## SET PROBLEM 1
Copy the listing word for word, from its first line through the line that contains "building: (498, 82)", including both of those lines.

## SOURCE EXCERPT

Their vaunted defense, with coach Tom Thibodeau barking orders and Joakim Noah as the newly minted Defensive Player of the Year, has been shredded for 101.5 points and the Wizards’ 48.1 field-goal percentage in two games. Despite opening double-digit leads in both, the Bulls have been outscored in the fourth quarter 51-34 while shooting 35.3 percent (12 of 34), and they missed seven of nine shots in Game 2’s overtime.

As far as seeking help from different sources, there have been no different sources. The bench is thin after Taj Gibson and D.J. Augustin, and Thibodeau has coached accordingly: Of the series’ 505 available minutes so far, more than 95 percent (481:33) have been heaped on just seven guys.

Even that is misleading: Jimmy Butler (96:46, including all 53 Tuesday) and Noah (85:36) each has played nearly as much as forwards Carlos Boozer (45:22) and Mike Dunleavy (54:42) combined. Thibodeau has stuck with the rotation that earned Chicago a 36-14 record in the 2014 portion of the regular season. That means Dunleavy has logged less than 10 minutes in the fourth quarters and OT in this series and Boozer has amassed zero.

Because Boozer and Dunleavy are primarily offensive players, not playing them when the points get scarce late in games has focused heat on Thibodeau. To a lot of Bulls fans, it’s like trying to ride out a headache without uncapping the aspirin bottle. But Thibodeau is committed to the late-game lineup that worked so well for so long. And, hey, he knows Boozer and Dunleavy primarily are offensive players too.

## DATASET EXTRACT
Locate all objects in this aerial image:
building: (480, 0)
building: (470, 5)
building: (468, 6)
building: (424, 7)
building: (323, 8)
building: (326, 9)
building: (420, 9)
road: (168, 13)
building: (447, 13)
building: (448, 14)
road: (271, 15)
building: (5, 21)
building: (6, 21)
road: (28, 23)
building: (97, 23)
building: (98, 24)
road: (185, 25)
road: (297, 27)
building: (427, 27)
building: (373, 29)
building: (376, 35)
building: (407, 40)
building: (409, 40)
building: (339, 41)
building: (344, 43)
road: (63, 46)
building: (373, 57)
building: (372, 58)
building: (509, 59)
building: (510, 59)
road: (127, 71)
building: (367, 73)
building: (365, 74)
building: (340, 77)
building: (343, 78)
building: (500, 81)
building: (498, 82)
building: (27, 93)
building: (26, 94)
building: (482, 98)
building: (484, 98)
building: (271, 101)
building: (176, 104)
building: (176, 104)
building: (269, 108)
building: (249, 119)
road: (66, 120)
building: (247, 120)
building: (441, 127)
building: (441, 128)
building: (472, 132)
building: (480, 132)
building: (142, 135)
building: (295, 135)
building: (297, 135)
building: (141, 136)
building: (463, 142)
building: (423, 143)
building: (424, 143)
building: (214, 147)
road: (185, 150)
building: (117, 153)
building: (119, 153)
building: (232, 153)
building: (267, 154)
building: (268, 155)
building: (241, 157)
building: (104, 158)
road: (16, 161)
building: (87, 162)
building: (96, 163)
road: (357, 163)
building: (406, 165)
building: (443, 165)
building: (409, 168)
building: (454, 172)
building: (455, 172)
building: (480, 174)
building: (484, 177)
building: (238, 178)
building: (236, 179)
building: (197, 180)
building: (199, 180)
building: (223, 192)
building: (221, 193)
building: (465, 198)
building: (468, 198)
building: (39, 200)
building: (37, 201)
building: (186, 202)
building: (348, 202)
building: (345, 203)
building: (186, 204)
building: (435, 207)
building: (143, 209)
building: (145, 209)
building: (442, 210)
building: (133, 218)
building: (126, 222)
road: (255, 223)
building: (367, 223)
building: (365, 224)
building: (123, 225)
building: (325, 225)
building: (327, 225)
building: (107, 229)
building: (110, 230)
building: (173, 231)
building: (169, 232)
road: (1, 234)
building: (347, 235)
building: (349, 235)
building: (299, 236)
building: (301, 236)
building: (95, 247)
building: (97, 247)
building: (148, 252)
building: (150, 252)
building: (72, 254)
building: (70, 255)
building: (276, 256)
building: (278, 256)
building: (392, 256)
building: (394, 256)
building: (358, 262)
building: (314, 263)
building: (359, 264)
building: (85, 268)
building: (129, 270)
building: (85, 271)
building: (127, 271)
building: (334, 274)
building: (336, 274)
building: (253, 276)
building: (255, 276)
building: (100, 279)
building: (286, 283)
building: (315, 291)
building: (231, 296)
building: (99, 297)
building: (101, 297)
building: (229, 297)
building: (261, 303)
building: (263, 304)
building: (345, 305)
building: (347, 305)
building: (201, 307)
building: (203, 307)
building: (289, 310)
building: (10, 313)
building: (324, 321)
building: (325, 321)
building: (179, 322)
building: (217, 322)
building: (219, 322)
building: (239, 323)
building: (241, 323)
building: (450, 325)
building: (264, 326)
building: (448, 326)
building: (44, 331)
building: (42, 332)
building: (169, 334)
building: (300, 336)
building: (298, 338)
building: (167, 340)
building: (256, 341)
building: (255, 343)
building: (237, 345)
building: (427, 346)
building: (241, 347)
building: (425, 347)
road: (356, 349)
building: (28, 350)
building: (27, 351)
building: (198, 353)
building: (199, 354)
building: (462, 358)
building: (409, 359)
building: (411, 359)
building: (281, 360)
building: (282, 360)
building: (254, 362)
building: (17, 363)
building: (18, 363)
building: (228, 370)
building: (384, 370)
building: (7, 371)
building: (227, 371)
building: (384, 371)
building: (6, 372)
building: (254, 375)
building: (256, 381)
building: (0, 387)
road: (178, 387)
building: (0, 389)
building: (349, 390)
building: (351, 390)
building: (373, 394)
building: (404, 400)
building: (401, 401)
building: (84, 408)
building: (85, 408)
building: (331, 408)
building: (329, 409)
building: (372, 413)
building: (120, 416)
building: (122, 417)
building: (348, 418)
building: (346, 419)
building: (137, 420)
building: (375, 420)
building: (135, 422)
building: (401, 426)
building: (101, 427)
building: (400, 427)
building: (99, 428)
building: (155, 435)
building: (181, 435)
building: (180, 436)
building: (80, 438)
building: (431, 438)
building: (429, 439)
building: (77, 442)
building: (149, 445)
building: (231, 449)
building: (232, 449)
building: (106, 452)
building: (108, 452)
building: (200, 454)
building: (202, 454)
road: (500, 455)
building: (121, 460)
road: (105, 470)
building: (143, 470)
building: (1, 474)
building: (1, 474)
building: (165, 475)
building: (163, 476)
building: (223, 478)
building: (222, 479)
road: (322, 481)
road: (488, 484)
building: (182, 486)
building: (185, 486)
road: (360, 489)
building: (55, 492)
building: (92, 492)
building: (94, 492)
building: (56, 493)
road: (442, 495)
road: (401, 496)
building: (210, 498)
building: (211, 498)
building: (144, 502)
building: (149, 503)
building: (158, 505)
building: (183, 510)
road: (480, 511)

## SET PROBLEM 2
According to the passage on the Bulls, what record did Chicago earn in the 2014 portion of the regular season?

## SOLUTION 1
Locate all objects in this aerial image:
building: (480, 0)
building: (470, 5)
building: (468, 6)
building: (424, 7)
building: (323, 8)
building: (326, 9)
building: (420, 9)
road: (168, 13)
building: (447, 13)
building: (448, 14)
road: (271, 15)
building: (5, 21)
building: (6, 21)
road: (28, 23)
building: (97, 23)
building: (98, 24)
road: (185, 25)
road: (297, 27)
building: (427, 27)
building: (373, 29)
building: (376, 35)
building: (407, 40)
building: (409, 40)
building: (339, 41)
building: (344, 43)
road: (63, 46)
building: (373, 57)
building: (372, 58)
building: (509, 59)
building: (510, 59)
road: (127, 71)
building: (367, 73)
building: (365, 74)
building: (340, 77)
building: (343, 78)
building: (500, 81)
building: (498, 82)

## SOLUTION 2
36-14